2. Free Thinking. During the last Freethinkers Meeting, I was actually asked to facilitate the next meet up session. I had to respectfully decline. Not that I just didn’t want to, but because I feel I have nothing to offer at this point as far as facilitating a free thinking discussion goes. One of the main reasons I joined the group was to learn and help me catch up on new ideas and concepts. And that’s one of the regrets I have in life probably. I feel I have been too boxed up all these years and never went out of my way to chase opportunities to talk with intellectuals, have thought exercises and explore other beliefs apart from Christianity. I honestly feel so way behind when varying concepts and ideas are discussed and at times have no idea who the authors and famous freethinkers being referenced are.

I’ve been thinking of a third, but honestly can’t come up with one. Quite frankly, I am very content with my life in spite the above mentioned regrets. I know my life could be better and it’s probably a crap hole in comparison to how comfortably some people live. But I’ve made had a lot of little accomplishments and back when I was a theist, I constantly thanked God for blessing me the life I have because I feel after marrying the woman I love and having a beautiful daughter with her, what I have right now is more than I feel I deserve.
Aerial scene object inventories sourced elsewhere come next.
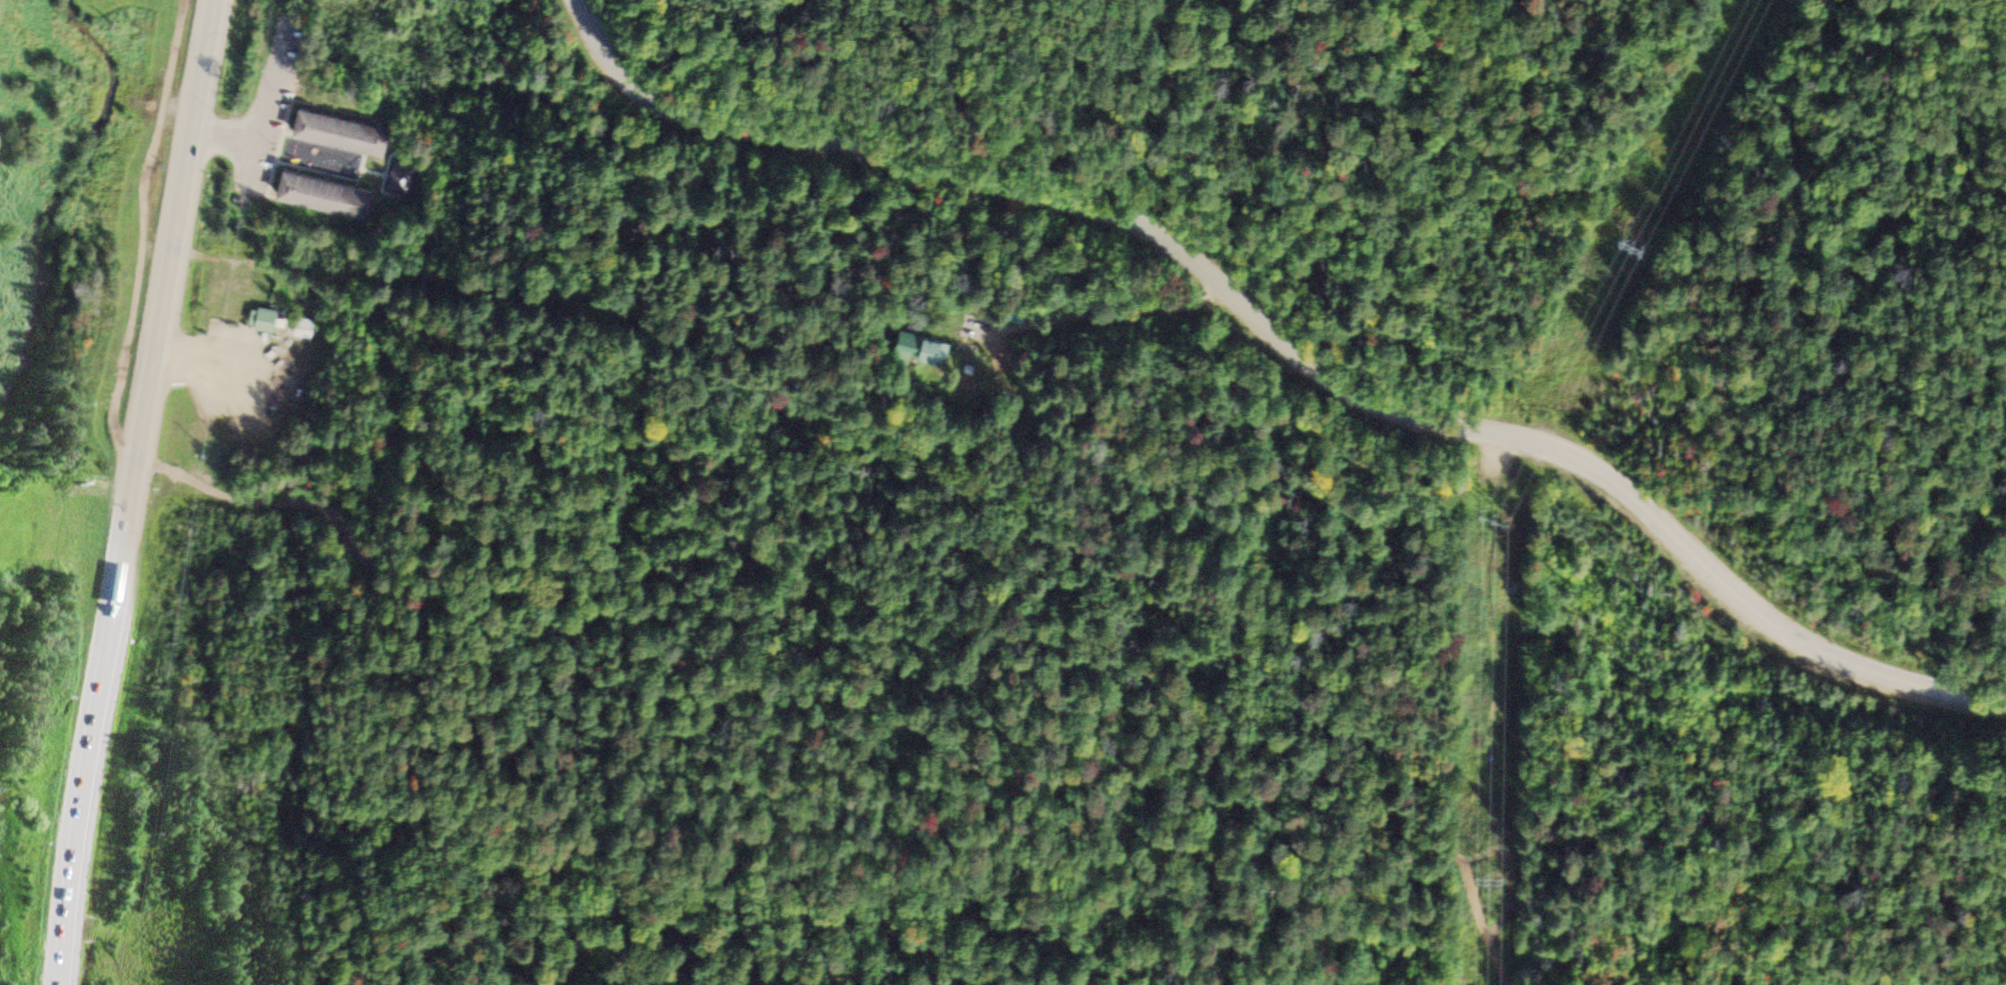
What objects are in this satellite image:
building: (344, 132)
building: (401, 182)
river: (55, 196)
building: (327, 196)
power tower: (1636, 234)
building: (266, 322)
road: (131, 324)
building: (306, 330)
road: (1285, 346)
building: (938, 352)
road: (131, 491)
power tower: (1497, 501)
road: (942, 737)
power tower: (1492, 867)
Come to think of it, I may have more than just two regrets in my life, but they are significantly outweighed by the things I’ve been fortunate enough to have and experience. And it scares me that what I have right now may not have been made possible if not for those imperfections and mistakes I’ve made.

So to make ammends for item 2, I am making an effort to set aside some time to hang around with free thinkers and listen in on different view points so that I may formulate my own and perhaps one day share or even facilitate discussions. And as for item 1, I am indeed trying to eat healthy, excercise and be more cautious of calorie intake, but I wonder if there is indeed a God, why didn't he make vegetables taste more like porterhouse steak?